Rui Diniz afirmou que a CUF alcançará este ano “cerca de €1,2 bilhão em receita e perto de €120 milhões em lucro operacional, estabelecendo-se como o maior e mais escalável provedor de saúde em Portugal”.

“Esta escala nos permite fazer investimentos de €120 milhões em Portugal este ano. Até 2030, investiremos 500 milhões de euros em nosso país”, acrescentou.

Segundo Rui Diniz, o investimento é “orientado para o crescimento da rede, inovação tecnológica, digitalização e diferenciação clínica”.

“Estamos criando novas unidades, empregos qualificados, aumentando a capacidade instalada e investindo em tecnologia e novos modelos de monitoramento clínico”, enfatizou o gerente.

Rui Diniz também destacou o “impacto social”, especialmente porque “uma organização dessa escala aumentou as responsabilidades em relação aos territórios, às comunidades e ao país”.

A empresa continua focada na redução de sua pegada ambiental, garantindo uma “redução de 87% nas emissões associadas aos gases anestésicos em apenas três anos”, ao mesmo tempo que pretende continuar investindo “em soluções mais eficientes e sustentáveis” nas unidades CUF.
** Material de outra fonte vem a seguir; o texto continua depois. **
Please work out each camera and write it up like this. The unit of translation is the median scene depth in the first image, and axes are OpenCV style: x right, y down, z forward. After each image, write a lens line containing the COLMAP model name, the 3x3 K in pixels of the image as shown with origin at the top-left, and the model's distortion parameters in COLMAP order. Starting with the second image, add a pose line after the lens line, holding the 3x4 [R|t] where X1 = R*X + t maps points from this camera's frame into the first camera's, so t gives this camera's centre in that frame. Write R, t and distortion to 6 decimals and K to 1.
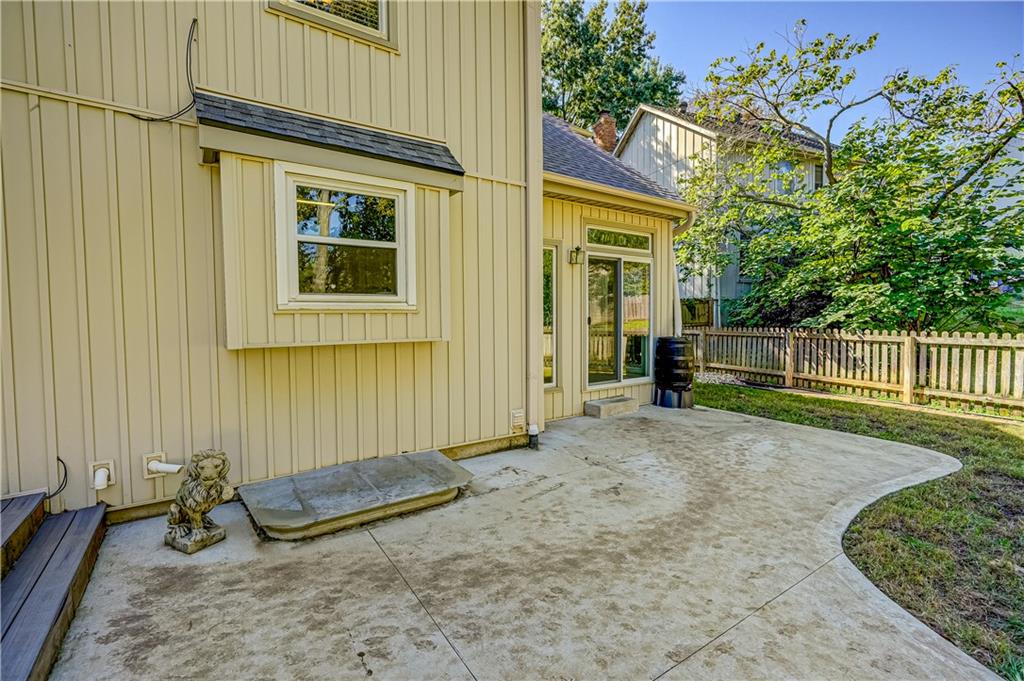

O Hospital CUF Leiria representa um investimento de 65 milhões de euros, revelou Rui Diniz, destacando que está implementado em “mais de 12.000 metros quadrados” e tem “mais de 30 especialidades médicas e técnicas, 50 salas de consulta, exame e tratamento, três salas de cirurgia, unidades de cuidados intermediários, um hospital de dia médico e oncológico e tecnologia altamente diferenciada, como o primeiro robô cirúrgico ortopédico desta região”.

“Ele também será responsável pela criação de mais de 300 empregos qualificados em Leiria”, destacou.

O CEO também especificou que o grupo CUF tem 66 hospitais, clínicas e centros de saúde, onde mais de 20.000 pessoas trabalham todos os dias, com mais de 1.100 camas servindo a população e quase 100 salas de cirurgia.

“Essa presença contínua ao longo da vida se traduzirá, em 2025, em mais de 3,8 milhões de consultas, quase 100.000 cirurgias, 200.000 hospitalizações, quase mil pacientes em atendimento domiciliar e mais de 6.000 nascimentos. Prestamos assistência médica a quase dois milhões de pessoas”, informou.

De acordo com Rui Diniz, o grupo CUF tratou 8.600 pacientes com câncer e realizou mais de 4.000 novos diagnósticos.

“Criamos a primeira unidade de sobreviventes do câncer, um projeto pioneiro focado em monitorar os efeitos colaterais da doença e promover a qualidade de vida após o tratamento”, observou ele, destacando os dez robôs cirúrgicos da rede.